Feelyou didn’t miss a beat here, either.
As users post, Feelyou, and comment on the posts of others, their impact points grow. For every five impact points, they receive a tree icon in their “village.”
This charming feature is more than symbolic. A portion of every premium user’s monthly subscription fee is donated to partner organizations—currently, tree-planting organizations. At only three months old, this budding feature on Feelyou shows audience awareness, which will certainly bring dividends and customer loyalty moving forward.
Reap the benefits.
Based on user feedback, the Feelyou design efforts are paying off.
“I think the best part is the safe space [Feelyou] creates,” says Chasey Chipiuk, a Canadian user. “Anyone can post, and nine times out of ten they’ll get a response . . . People are very open about their problems here.”
This is obvious just from looking at the timeline. People vent about their exes, sick family members, COVID-19, and school. But the app isn’t just about sharing frustrations. Users also celebrate the happy things in life: friends, weekend plans, pets, partners, and celebrations.

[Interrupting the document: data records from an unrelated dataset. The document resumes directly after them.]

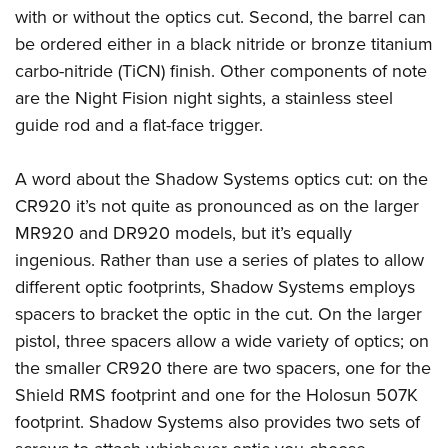
Women's Wildlife Management / Conservation Scholarship
Youth Education Summit
Firearm Training
with or without the optics cut. Second, the barrel can
Become An NRA Instructor
be ordered either in a black nitride or bronze titanium
Adventure Camp
NRA Marksmanship Qualification Program
carbo-nitride (TiCN) finish. Other components of note
Youth Hunter Education Challenge
NRA Training Course Catalog
are the Night Fision night sights, a stainless steel
National Junior Shooting Camps
Women On Target® Instructional Shooting Clinics
guide rod and a flat-face trigger.
Youth Wildlife Art Contest
Home Air Gun Program
A word about the Shadow Systems optics cut: on the
NRA Junior Membership
CR920 it’s not quite as pronounced as on the larger
NRA Family
MR920 and DR920 models, but it’s equally
ingenious. Rather than use a series of plates to allow
Eddie Eagle GunSafe® Program
different optic footprints, Shadow Systems employs
NRA Gun Safety Rules
spacers to bracket the optic in the cut. On the larger
Collegiate Shooting Programs
pistol, three spacers allow a wide variety of optics; on
National Youth Shooting Sports Cooperative Program
the smaller CR920 there are two spacers, one for the
Request for Eagle Scout Certificate
Shield RMS footprint and one for the Holosun 507K
footprint. Shadow Systems also provides two sets of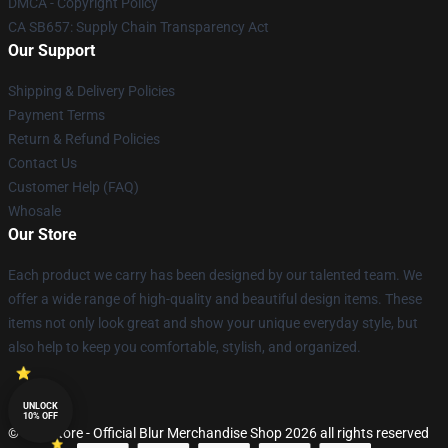
DMCA - Copyright Policy
CA SB657: Supply Chain Transparency Act
Our Support
Shipping & Delivery Policies
Payment Terms
Return & Refund Policies
Contact Us
Customer Help (FAQ)
Whosale
Our Store
Each product we carry has been designed by our talented team. We
offer a wide range of high-quality and beautiful design items. These
items not only look great and show your unique everyday style, but
also help to keep you comfortable, stylish, and organized.
UNLOCK
10% OFF
© Blur Store - Official Blur Merchandise Shop 2026 all rights reserved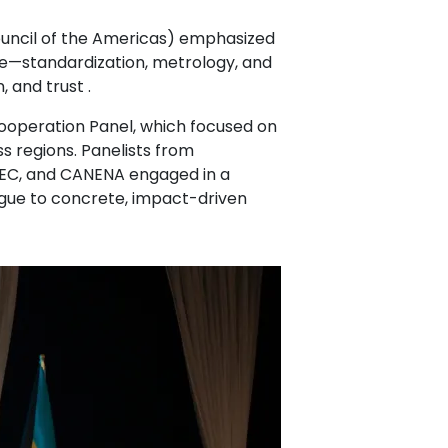
Council of the Americas) emphasized
re—standardization, metrology, and
, and trust .
Cooperation Panel, which focused on
s regions. Panelists from
LEC, and CANENA engaged in a
gue to concrete, impact-driven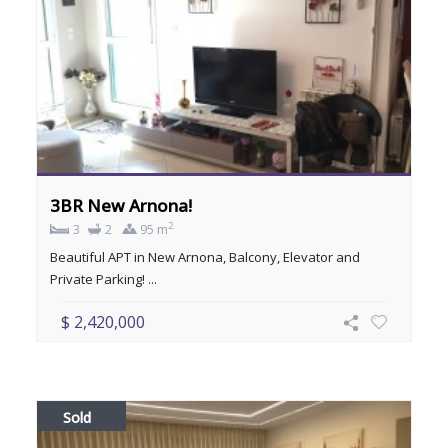
3BR New Arnona!
2
3
2
95 m
Beautiful APT in New Arnona, Balcony, Elevator and
Private Parking! ...
$ 2,420,000
Sold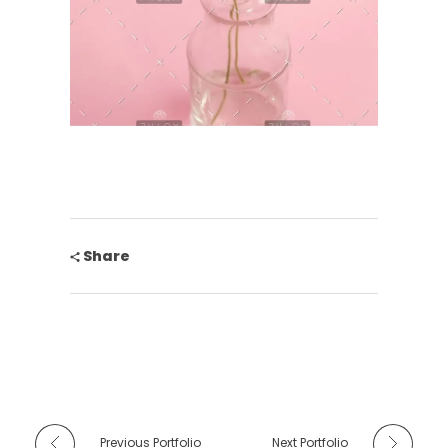
Share
Previous Portfolio
Next Portfolio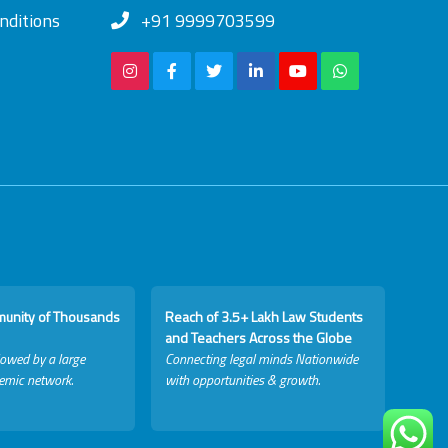
nditions
+91 9999703599
munity of Thousands
Reach of 3.5+ Lakh Law Students
and Teachers Across the Globe
lowed by a large
Connecting legal minds Nationwide
emic network.
with opportunities & growth.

More importantly, every single post is “Feelyoued” by another user who can relate. Some, particularly in the “I need advice or support” community, even receive long, compassionate comments. Usually more than one.
For Kobayashi, that’s kind of the point.
“We all feel anxiety, right? And when we can’t talk to our parents, partners, etc., we need a reaction from someone who doesn’t know us. I want Feelyou to be the place to get that instant, positive social therapy.”
The app currently has a rating of 4.6 in both the Google Play and Apple App stores. Kobayashi’s projections indicate that if all goes well, they’ll have about 20 million users within the next three years. Even if the percentage of premium users is only 1%, that’s a massive amount of revenue.
As we move deeper into the era of COVID-19—and even post-COVID-19—there are sure to be more emotion-driven solutions for mental wellbeing. For them to be successful in revenue and impact, creators will need to understand customer needs and use strategic design to meet them.